====== Material shown ======

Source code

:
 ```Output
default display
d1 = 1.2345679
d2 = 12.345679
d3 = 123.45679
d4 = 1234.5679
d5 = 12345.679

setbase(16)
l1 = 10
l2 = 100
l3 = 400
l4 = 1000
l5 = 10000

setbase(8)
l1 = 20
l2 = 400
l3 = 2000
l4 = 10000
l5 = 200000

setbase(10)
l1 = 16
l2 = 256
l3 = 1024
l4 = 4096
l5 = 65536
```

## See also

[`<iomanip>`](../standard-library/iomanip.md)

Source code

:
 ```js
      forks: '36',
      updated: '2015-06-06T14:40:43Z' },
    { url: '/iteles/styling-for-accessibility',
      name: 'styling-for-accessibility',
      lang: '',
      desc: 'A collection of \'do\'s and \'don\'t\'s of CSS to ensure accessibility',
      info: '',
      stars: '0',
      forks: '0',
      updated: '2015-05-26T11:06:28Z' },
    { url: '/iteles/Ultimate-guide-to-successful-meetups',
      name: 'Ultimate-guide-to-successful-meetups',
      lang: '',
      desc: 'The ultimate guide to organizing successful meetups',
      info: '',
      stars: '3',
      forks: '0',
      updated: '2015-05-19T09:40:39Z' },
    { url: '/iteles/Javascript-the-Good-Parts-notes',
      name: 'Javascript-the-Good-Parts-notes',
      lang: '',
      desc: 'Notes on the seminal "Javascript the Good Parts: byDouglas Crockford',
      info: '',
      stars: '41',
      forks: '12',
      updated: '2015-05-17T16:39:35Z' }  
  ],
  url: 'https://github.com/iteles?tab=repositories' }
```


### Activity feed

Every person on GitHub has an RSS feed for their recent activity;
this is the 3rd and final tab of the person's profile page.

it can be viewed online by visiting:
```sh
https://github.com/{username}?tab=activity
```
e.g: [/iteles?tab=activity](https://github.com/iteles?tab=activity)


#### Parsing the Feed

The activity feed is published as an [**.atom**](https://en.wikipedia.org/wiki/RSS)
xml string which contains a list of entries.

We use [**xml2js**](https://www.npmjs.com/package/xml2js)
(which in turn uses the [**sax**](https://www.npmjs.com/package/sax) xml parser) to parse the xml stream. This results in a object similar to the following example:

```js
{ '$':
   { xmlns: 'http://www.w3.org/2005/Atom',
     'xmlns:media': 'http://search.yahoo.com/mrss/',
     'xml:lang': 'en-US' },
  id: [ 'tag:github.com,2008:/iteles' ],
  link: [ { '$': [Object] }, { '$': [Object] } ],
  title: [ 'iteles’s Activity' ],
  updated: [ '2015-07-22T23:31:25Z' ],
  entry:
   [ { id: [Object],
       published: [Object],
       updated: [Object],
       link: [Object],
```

======

§ What the task asks: All records above must be set down exactly, please.

§ Answer space:
Source code

:
 ```Output
default display
d1 = 1.2345679
d2 = 12.345679
d3 = 123.45679
d4 = 1234.5679
d5 = 12345.679

setbase(16)
l1 = 10
l2 = 100
l3 = 400
l4 = 1000
l5 = 10000

setbase(8)
l1 = 20
l2 = 400
l3 = 2000
l4 = 10000
l5 = 200000

setbase(10)
l1 = 16
l2 = 256
l3 = 1024
l4 = 4096
l5 = 65536
```

## See also

[`<iomanip>`](../standard-library/iomanip.md)

Source code

:
 ```js
      forks: '36',
      updated: '2015-06-06T14:40:43Z' },
    { url: '/iteles/styling-for-accessibility',
      name: 'styling-for-accessibility',
      lang: '',
      desc: 'A collection of \'do\'s and \'don\'t\'s of CSS to ensure accessibility',
      info: '',
      stars: '0',
      forks: '0',
      updated: '2015-05-26T11:06:28Z' },
    { url: '/iteles/Ultimate-guide-to-successful-meetups',
      name: 'Ultimate-guide-to-successful-meetups',
      lang: '',
      desc: 'The ultimate guide to organizing successful meetups',
      info: '',
      stars: '3',
      forks: '0',
      updated: '2015-05-19T09:40:39Z' },
    { url: '/iteles/Javascript-the-Good-Parts-notes',
      name: 'Javascript-the-Good-Parts-notes',
      lang: '',
      desc: 'Notes on the seminal "Javascript the Good Parts: byDouglas Crockford',
      info: '',
      stars: '41',
      forks: '12',
      updated: '2015-05-17T16:39:35Z' }  
  ],
  url: 'https://github.com/iteles?tab=repositories' }
```


### Activity feed

Every person on GitHub has an RSS feed for their recent activity;
this is the 3rd and final tab of the person's profile page.

it can be viewed online by visiting:
```sh
https://github.com/{username}?tab=activity
```
e.g: [/iteles?tab=activity](https://github.com/iteles?tab=activity)


#### Parsing the Feed

The activity feed is published as an [**.atom**](https://en.wikipedia.org/wiki/RSS)
xml string which contains a list of entries.

We use [**xml2js**](https://www.npmjs.com/package/xml2js)
(which in turn uses the [**sax**](https://www.npmjs.com/package/sax) xml parser) to parse the xml stream. This results in a object similar to the following example:

```js
{ '$':
   { xmlns: 'http://www.w3.org/2005/Atom',
     'xmlns:media': 'http://search.yahoo.com/mrss/',
     'xml:lang': 'en-US' },
  id: [ 'tag:github.com,2008:/iteles' ],
  link: [ { '$': [Object] }, { '$': [Object] } ],
  title: [ 'iteles’s Activity' ],
  updated: [ '2015-07-22T23:31:25Z' ],
  entry:
   [ { id: [Object],
       published: [Object],
       updated: [Object],
       link: [Object],
```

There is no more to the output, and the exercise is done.